#### [EXTRAIT FOURNI]
>>>>>

C'est une pièce sans fenêtres de 15 mètres carrés où sous les lampes, des dizaines de plants sont enfin à maturité: au club Sativa, c'est l'émotion de la première récolte, un an après la loi qui a fait de l'Uruguay l'unique pays au monde à légaliser le cannabis.
"Moi, j'étais un consommateur de +prensado+ (du cannabis de mauvaise qualité, acheté au marché noir, ndlr) paraguayen, sans beaucoup d'informations", raconte Joaquin Fonseca, 37 ans, président de ce club cannabique de Montevideo, créé il y a un peu plus de deux mois.
Joaquin, qui a aussi lancé cette année une boutique, Planeta Ganja, spécialisée dans les accessoires pour la culture de cannabis, ne se sentait pas prêt à cultiver tout seul cette plante, malgré le feu vert donné fin 2013 par le gouvernement uruguayen.
Il a donc créé un club et, en attendant que se concluent les démarches administratives pour s'enregistrer légalement, il a commencé à planter, tout comme une quinzaine de clubs dans le pays.
La loi pionnière offre trois modes d'accès au produit (culture à domicile, appartenance à un club cannabique ou achat en pharmacie), l'usager ne pouvant en choisir qu'un.
Pour l'instant, seuls les deux premiers sont lancés, la disponibilité en pharmacie étant prévue au plus tôt au second semestre 2015.
Tout en coupant soigneusement les fleurs de sa première récolte, Joaquin raconte qu'avec ses comparses, il a l'impression d'entrer dans l'Histoire.

<<<<<

#### [INFORMATIONS FOURNIES]
>>>>>

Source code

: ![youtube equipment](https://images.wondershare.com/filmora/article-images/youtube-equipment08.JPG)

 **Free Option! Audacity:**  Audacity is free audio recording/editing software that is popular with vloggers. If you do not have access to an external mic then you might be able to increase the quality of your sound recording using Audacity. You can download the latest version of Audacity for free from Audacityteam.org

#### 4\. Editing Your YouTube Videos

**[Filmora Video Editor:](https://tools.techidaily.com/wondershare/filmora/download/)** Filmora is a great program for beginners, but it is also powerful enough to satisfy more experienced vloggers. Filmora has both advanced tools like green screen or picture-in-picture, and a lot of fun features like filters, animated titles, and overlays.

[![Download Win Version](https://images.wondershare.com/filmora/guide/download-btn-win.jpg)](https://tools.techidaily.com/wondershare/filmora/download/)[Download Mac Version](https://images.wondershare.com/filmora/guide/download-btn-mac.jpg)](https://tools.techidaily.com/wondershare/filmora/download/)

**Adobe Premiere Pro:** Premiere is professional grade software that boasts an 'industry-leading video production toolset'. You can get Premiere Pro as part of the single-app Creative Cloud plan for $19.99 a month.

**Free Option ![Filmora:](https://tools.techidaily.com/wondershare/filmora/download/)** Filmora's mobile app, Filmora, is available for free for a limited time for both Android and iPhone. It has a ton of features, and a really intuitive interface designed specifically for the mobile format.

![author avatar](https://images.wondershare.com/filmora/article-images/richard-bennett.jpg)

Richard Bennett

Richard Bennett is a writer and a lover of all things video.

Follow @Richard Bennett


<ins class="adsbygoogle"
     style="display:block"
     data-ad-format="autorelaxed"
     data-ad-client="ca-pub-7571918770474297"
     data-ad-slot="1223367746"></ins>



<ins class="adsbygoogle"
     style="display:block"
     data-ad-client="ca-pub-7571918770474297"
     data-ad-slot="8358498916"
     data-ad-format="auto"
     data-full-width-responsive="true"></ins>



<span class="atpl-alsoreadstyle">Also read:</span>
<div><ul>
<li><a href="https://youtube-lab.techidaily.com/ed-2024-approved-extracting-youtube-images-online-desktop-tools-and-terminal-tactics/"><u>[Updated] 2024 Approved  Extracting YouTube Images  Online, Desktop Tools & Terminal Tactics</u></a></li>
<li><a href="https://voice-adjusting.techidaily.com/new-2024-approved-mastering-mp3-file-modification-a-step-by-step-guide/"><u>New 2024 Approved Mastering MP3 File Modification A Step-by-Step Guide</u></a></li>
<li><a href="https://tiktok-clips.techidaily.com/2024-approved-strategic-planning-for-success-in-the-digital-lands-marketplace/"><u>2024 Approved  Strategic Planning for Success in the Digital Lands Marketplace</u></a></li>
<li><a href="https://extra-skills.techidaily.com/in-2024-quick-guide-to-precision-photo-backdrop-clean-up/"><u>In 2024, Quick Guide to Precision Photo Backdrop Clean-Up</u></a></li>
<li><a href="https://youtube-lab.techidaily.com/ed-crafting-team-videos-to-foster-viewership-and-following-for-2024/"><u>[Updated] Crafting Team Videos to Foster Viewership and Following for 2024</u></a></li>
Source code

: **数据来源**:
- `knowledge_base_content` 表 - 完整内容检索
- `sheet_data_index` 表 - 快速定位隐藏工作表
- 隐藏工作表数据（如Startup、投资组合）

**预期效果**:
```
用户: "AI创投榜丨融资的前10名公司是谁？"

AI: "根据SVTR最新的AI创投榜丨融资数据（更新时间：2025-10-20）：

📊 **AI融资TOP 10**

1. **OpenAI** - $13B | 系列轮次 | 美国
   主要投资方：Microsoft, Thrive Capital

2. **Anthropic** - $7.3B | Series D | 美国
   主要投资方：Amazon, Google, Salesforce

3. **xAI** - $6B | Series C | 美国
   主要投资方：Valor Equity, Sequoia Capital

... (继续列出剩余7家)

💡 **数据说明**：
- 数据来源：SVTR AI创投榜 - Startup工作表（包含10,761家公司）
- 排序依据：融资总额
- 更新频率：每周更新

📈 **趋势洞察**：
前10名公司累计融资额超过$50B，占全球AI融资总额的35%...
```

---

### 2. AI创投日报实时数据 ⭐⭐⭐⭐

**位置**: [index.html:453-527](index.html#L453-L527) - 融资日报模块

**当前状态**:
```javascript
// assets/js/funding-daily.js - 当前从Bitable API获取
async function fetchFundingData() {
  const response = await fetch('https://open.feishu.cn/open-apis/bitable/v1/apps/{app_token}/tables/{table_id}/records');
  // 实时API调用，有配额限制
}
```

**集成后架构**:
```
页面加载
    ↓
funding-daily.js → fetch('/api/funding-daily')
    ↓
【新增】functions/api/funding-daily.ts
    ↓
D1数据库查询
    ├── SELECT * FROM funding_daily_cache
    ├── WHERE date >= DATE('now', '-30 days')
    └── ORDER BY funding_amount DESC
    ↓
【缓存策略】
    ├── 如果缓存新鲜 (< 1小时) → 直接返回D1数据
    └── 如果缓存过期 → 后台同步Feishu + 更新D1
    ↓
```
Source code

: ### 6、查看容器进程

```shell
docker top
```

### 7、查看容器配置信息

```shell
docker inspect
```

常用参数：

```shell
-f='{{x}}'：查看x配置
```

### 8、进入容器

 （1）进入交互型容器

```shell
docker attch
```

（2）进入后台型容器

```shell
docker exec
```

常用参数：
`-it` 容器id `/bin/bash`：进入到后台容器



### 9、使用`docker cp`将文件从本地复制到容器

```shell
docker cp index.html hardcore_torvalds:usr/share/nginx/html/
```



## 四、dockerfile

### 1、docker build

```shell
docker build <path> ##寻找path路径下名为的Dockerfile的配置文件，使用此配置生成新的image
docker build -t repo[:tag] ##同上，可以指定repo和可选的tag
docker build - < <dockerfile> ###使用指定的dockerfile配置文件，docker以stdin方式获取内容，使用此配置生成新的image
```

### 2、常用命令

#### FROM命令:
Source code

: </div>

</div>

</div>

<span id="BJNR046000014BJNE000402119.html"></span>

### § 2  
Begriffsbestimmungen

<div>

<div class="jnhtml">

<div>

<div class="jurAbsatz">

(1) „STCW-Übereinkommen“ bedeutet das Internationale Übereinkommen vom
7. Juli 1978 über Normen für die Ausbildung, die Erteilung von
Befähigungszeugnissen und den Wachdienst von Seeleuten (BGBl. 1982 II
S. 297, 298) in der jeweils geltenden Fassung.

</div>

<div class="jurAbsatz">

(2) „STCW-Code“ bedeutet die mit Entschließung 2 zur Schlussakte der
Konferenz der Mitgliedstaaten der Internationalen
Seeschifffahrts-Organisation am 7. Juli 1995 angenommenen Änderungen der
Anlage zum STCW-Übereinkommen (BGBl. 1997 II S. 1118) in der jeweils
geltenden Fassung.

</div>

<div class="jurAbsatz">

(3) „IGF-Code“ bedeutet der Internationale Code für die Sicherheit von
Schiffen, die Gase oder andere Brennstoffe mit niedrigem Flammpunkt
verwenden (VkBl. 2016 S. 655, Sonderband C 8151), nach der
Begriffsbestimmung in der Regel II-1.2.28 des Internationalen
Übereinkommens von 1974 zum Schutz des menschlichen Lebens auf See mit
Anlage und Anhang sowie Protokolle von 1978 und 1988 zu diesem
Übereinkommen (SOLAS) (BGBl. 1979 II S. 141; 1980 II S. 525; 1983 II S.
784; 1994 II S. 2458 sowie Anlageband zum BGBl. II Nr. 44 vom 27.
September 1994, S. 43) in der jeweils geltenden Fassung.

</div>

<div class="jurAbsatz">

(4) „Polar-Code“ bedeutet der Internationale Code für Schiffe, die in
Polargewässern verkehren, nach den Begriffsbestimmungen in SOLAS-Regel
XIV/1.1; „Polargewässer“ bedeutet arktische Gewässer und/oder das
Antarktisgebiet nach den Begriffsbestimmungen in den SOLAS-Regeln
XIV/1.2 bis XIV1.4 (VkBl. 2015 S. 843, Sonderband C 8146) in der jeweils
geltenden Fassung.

<<<<<

#### [QUESTIONS SUR L'EXTRAIT]
#1 Relevez les modes d'accès au produit qu'offre la loi selon l'extrait sur le cannabis en Uruguay.
#2 Écrivez la suite de l'extrait sur le cannabis en Uruguay, en partant de sa dernière phrase.
Le listing n'a aucun rôle ici.

#### [CORRIGÉ]
#1
- la culture à domicile
- l'appartenance à un club cannabique
- l'achat en pharmacie

#2
"De nombreux membres gardent le reçu de leur première adhésion, ils se disent : +je suis membre fondateur, en Uruguay, d'un des premiers clubs légaux au monde+" de culture de cannabis.
Ils évitent aussi de s'aventurer dans l'illégalité pour se fournir : "j'ai dû acheter sur le marché noir et ce n'est pas beau, il faut aller dans des lieux qui ne font pas envie, contacter des gens qui ne sont pas de bonnes relations. Qu'au moins les 45 membres de mon club n'aient plus à faire ça, c'est un beau succès", se réjouit Joaquin.
- 'Beaucoup d'autocultivateurs' -
De plus en plus de particuliers décident aussi de franchir le pas en solitaire.
"Il y a beaucoup de gens nouveaux" qui cultivent à domicile, explique à l'AFP Juan Vaz, porte-parole de l'Association d'études cannabiques d'Uruguay (AECU). "Nous le voyons dans l'association, en boutique, ils s'enregistrent d'abord et peu à peu acquièrent la connaissance" nécessaire.
Juan, qui avait passé onze mois en prison en 2007 pour avoir chez lui des plants de cannabis pour son usage personnel, se consacre désormais à plein temps à cette drogue douce : il travaille dans une boutique dédiée à sa culture, il est aussi jardinier dans un club cannabique et en conseille quatre autres.
Il voyage régulièrement en Espagne et aux Pays-Bas pour s'informer sur les nouveautés dans ce domaine.
"Cela fait 15 ans que nous poussons pour un changement de la politique en matière de drogues, et vraiment maintenant, c'est le moment où nous avons le plus confiance. Les clubs se concrétisent, c'est une réalité, et il y a beaucoup d'autocultivateurs, enregistrés ou non", raconte-t-il.
Car la loi a mis en place un registre national où doivent s'inscrire les consommateurs, une mesure qui a créé beaucoup de réticences, les usagers potentiels craignant d'être "fichés", avec un risque ensuite si le gouvernement ou la loi change.
Ainsi, selon l'Institut de régulation et de contrôle du cannabis (IRCCA), en octobre, on comptait 601 personnes inscrites comme cultivateurs à domicile, un chiffre bien loin des quelque 10.000 qui, selon l'AECU, font pousser du cannabis chez eux.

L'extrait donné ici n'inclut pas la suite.